Text extracted from each page:

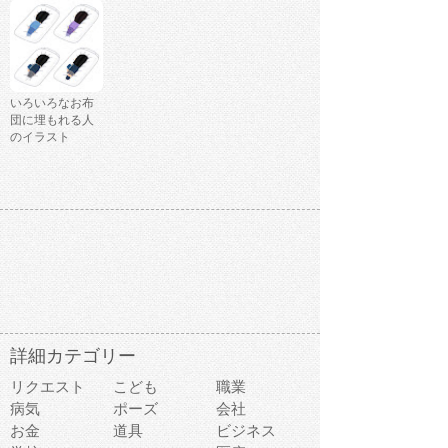
いろいろなお布
団に埋もれる人
のイラスト
詳細カテゴリー
リクエスト
こども
職業
病気
ポーズ
会社
お金
道具
ビジネス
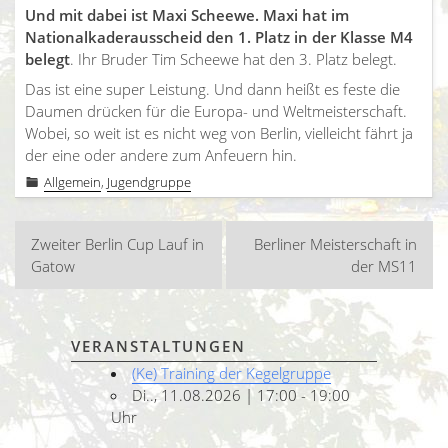
Und mit dabei ist Maxi Scheewe. Maxi hat im
Nationalkaderausscheid den 1. Platz in der Klasse M4
belegt
. Ihr Bruder Tim Scheewe hat den 3. Platz belegt.
Das ist eine super Leistung. Und dann heißt es feste die
Daumen drücken für die Europa- und Weltmeisterschaft.
Wobei, so weit ist es nicht weg von Berlin, vielleicht fährt ja
der eine oder andere zum Anfeuern hin.
Allgemein
,
Jugendgruppe
Beitragsnavigation
Zweiter Berlin Cup Lauf in
Berliner Meisterschaft in
Gatow
der MS11
VERANSTALTUNGEN
(Ke) Training der Kegelgruppe
Di.., 11.08.2026 | 17:00 - 19:00
Uhr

# [PROBLEM TO WORK ON]
Turn the text lines from all the records into a JSON list of strings, one string per line. Skip blank lines and leave the pictures out.

# [SOLUTION TO THIS EXERCISE]
[
  "いろいろなお布",
  "団に埋もれる人",
  "のイラスト",
  "詳細カテゴリー",
  "リクエスト",
  "こども",
  "職業",
  "病気",
  "ポーズ",
  "会社",
  "お金",
  "道具",
  "ビジネス",
  "Und mit dabei ist Maxi Scheewe. Maxi hat im",
  "Nationalkaderausscheid den 1. Platz in der Klasse M4",
  "belegt",
  ". Ihr Bruder Tim Scheewe hat den 3. Platz belegt.",
  "Das ist eine super Leistung. Und dann heißt es feste die",
  "Daumen drücken für die Europa- und Weltmeisterschaft.",
  "Wobei, so weit ist es nicht weg von Berlin, vielleicht fährt ja",
  "der eine oder andere zum Anfeuern hin.",
  "Allgemein",
  ",",
  "Jugendgruppe",
  "Beitragsnavigation",
  "Zweiter Berlin Cup Lauf in",
  "Berliner Meisterschaft in",
  "Gatow",
  "der MS11",
  "VERANSTALTUNGEN",
  "(Ke) Training der Kegelgruppe",
  "Di.., 11.08.2026 | 17:00 - 19:00",
  "Uhr"
]